___ INPUT RECORDS

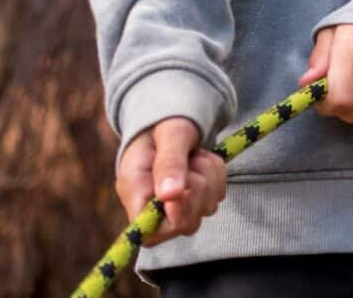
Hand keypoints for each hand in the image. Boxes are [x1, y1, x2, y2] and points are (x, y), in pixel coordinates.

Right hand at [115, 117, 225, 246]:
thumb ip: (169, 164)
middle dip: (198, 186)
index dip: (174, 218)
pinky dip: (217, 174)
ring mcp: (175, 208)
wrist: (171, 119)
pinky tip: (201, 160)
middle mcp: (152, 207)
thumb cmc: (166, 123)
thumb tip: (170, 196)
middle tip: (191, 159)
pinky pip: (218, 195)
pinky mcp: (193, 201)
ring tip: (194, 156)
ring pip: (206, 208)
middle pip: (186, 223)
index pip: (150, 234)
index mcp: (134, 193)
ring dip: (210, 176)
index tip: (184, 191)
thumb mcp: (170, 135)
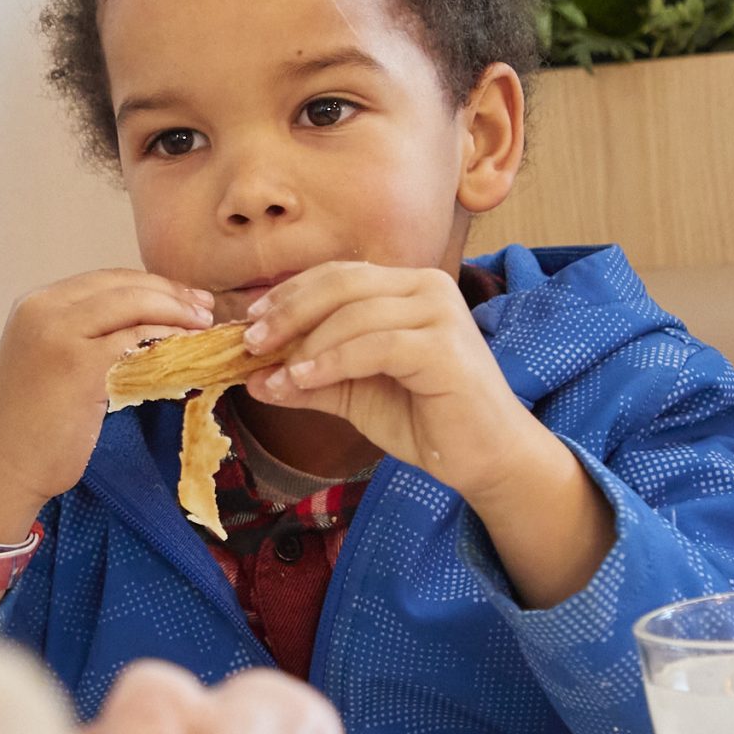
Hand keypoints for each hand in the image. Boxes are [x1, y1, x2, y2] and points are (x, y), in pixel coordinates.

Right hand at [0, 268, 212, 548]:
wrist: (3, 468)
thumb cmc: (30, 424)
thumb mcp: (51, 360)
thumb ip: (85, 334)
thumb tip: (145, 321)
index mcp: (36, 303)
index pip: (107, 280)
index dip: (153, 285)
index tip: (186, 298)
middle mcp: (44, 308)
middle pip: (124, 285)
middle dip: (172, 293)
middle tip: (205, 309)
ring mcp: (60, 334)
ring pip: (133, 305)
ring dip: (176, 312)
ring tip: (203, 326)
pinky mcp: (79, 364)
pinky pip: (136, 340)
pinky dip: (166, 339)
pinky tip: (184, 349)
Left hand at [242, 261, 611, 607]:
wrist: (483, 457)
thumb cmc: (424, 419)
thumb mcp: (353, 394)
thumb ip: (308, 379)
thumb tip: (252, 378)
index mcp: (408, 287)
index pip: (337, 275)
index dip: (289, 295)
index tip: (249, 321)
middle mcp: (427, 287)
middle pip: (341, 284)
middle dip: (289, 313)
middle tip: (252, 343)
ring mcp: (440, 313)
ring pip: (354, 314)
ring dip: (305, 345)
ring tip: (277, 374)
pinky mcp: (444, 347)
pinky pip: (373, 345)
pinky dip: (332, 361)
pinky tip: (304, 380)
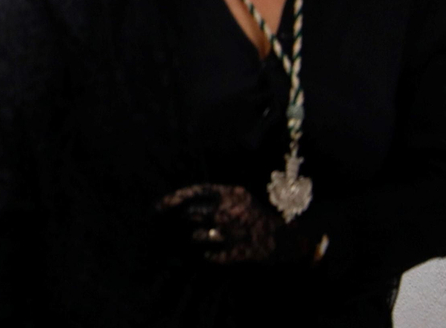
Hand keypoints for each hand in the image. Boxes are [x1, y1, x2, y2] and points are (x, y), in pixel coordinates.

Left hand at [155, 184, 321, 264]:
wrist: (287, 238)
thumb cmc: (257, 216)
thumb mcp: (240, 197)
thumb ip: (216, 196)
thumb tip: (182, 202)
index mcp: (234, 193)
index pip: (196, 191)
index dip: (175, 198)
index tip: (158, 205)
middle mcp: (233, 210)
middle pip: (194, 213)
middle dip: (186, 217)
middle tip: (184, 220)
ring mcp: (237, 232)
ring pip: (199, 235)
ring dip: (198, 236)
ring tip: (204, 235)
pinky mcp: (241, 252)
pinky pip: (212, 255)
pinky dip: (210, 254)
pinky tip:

______

Transcribe nothing except the lines from the one with "middle dip: (186, 217)" through the end of the data above, each exactly as it appears.

middle dip: (186, 217)
middle tip: (184, 220)
ring mcp: (237, 232)
ring pip: (199, 235)
ring dip: (198, 236)
ring tip: (204, 235)
pinky mcp: (241, 252)
pinky pip: (212, 255)
pinky dip: (210, 254)
pinky tip:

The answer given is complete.